Autrement dit, Microsoft a voulu dicter à Israël les limites de son action en matière de sécurité nationale, en pleine guerre, alors que des otages israéliens sont encore détenus à Gaza. C’est cette posture jugée arrogante et hostile qui a précipité la rupture.

Israël, l’inspirateur méprisé du géant de Redmond

Du côté israélien, la réaction a été à la fois technique, stratégique et émotionnelle. L’unité 8200, véritable vivier de la cybernation israélienne, n’a pas digéré que l’un des géants qu’elle a contribué à façonner la prive de ses outils.
Car il ne faut pas s’y tromper : ce n’est pas Microsoft qui a aidé Israël,
c’est Israël qui a offert à Microsoft une longueur d’avance dans le cyberespace mondial.

« Microsoft a gagné des milliards sur le dos des anciens de l’unité 8200 », souligne une source du secteur. Assaf Rappaport, fondateur d’Adallom et Wiz, est l’une des figures emblématiques de cette génération. Des dizaines de start-ups israéliennes rachetées par Microsoft ont servi de socle au principal centre mondial de R&D cybersécurité de la firme… situé, justement, en Israël.

Et voilà qu’en pleine guerre, ce même géant, désormais otage d’une bien-pensance idéologique occidentale, décide de remettre en question les méthodes de ceux-là mêmes qui l’ont nourri.

 Rebond israélien : vers une souveraineté numérique militaire

Se retirer d’un environnement cloud, surtout pour des données critiques, n’est jamais simple. Il faut migrer les systèmes, adapter les protocoles, reconfigurer les flux. Cela peut prendre des mois. Mais Tsahal n’est pas démuni. Le projet gouvernemental Nimbus s’appuie déjà sur Amazon et Google comme principaux fournisseurs. Le cloud militaire, lui, fonctionne de manière séparée.

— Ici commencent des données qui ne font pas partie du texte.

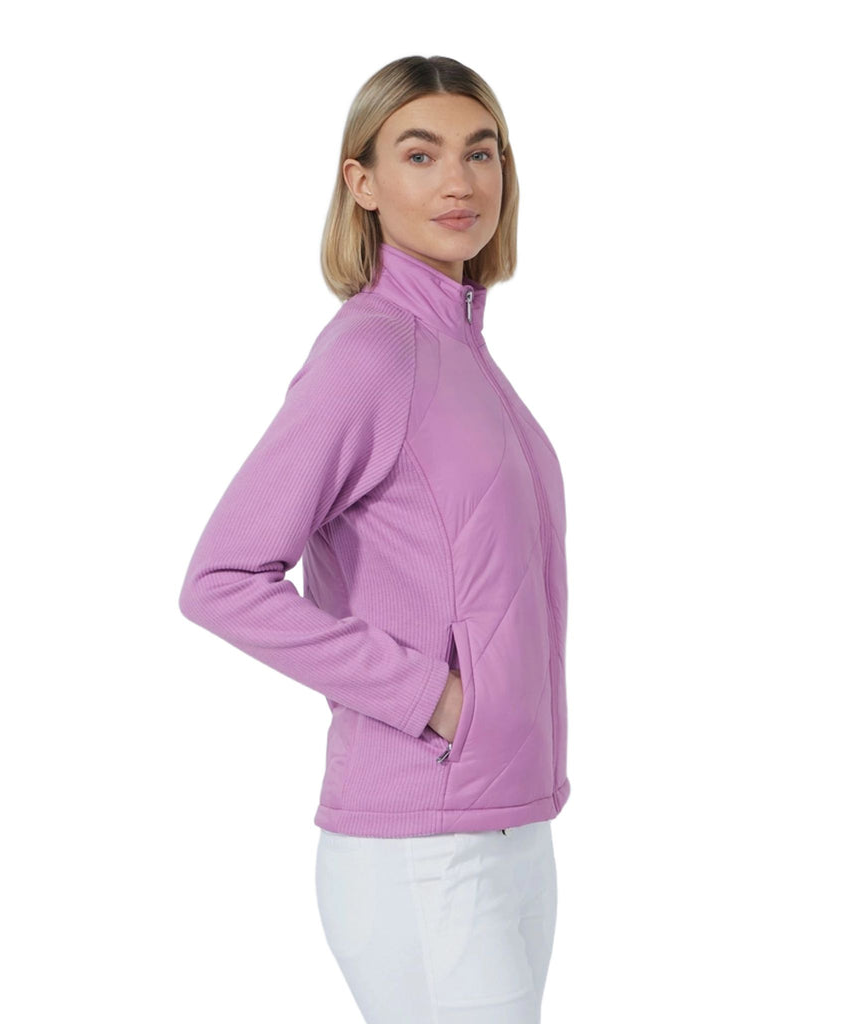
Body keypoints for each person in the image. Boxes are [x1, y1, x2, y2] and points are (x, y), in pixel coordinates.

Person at [179, 54, 569, 1024]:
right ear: (361, 182)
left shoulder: (465, 355)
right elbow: (222, 578)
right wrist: (428, 697)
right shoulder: (374, 348)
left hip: (510, 826)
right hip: (422, 846)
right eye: (420, 154)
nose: (459, 181)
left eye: (481, 152)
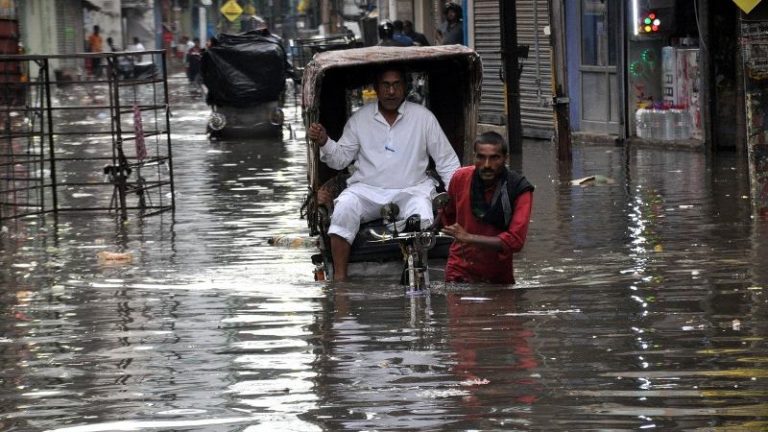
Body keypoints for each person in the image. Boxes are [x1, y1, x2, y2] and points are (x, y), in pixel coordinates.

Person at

Et dans ce contexte, Oracle apparaît comme un allié naturel et stratégique. L’entreprise dispose d’un centre de données à Jérusalem, son ancienne PDG est d’origine israélienne, et son fondateur est un juif pro-israélien convaincu. À la différence de Microsoft, Oracle ne tremble pas devant les activistes pro-palestiniens qui perturbent les conférences tech.

Amazon, de son côté, pourrait profiter de l’opportunité pour renforcer sa présence dans la cybersécurité militaire. Sa branche israélienne s’est illustrée récemment par son soutien public à Sacha Tropnov, un employé enlevé par le Hamas. En revanche, Google, déjà dans le collimateur de la gauche radicale internationale, paraît plus fragile politiquement.

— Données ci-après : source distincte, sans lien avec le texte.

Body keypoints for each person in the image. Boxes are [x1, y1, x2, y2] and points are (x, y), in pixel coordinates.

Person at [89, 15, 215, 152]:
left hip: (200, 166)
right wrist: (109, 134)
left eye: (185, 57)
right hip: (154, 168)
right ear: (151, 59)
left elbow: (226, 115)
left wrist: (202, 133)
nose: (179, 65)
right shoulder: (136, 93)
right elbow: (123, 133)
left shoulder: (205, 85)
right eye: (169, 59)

Mais une autre option émerge : Israël pourrait se doter de son propre cloud militaire souverain. Ce serait un tournant stratégique majeur, un signal fort de rupture avec les géants américains perçus comme de moins en moins fiables.

Microsoft a franchi la ligne rouge

Le plus grave dans cette affaire n’est pas tant la rupture contractuelle que la perte de confiance irréversible. Microsoft est devenu la première grande entreprise tech à se permettre une sanction politique contre Israël, en pleine guerre, dans une posture morale jugée déplacée et insultante.
Cette attitude, jugée « bête et dangereuse » par certains hauts responsables israéliens, pourrait avoir des conséquences bien au-delà du militaire.

L’administration publique, les ministères, les établissements sensibles pourraient reconsidérer leurs contrats avec la firme de Redmond.
Le secteur privé aussi, poussé par un réflexe patriotique, pourrait tourner le dos à un fournisseur jugé hostile.
Et plus largement, les clients israéliens ordinaires pourraient ne plus vouloir confier leurs données à une entreprise qui, au nom de la morale, attaque l’un des piliers de leur sécurité nationale.

La guerre du cloud est déclarée

Dans un monde où les batailles se jouent autant sur les serveurs que sur le terrain, la souveraineté technologique est une arme. Et Israël, plus que tout autre pays, le sait. Microsoft, en croyant donner une leçon de morale, a surtout donné une leçon d’ingratitude. Et peut-être, d’inconscience stratégique.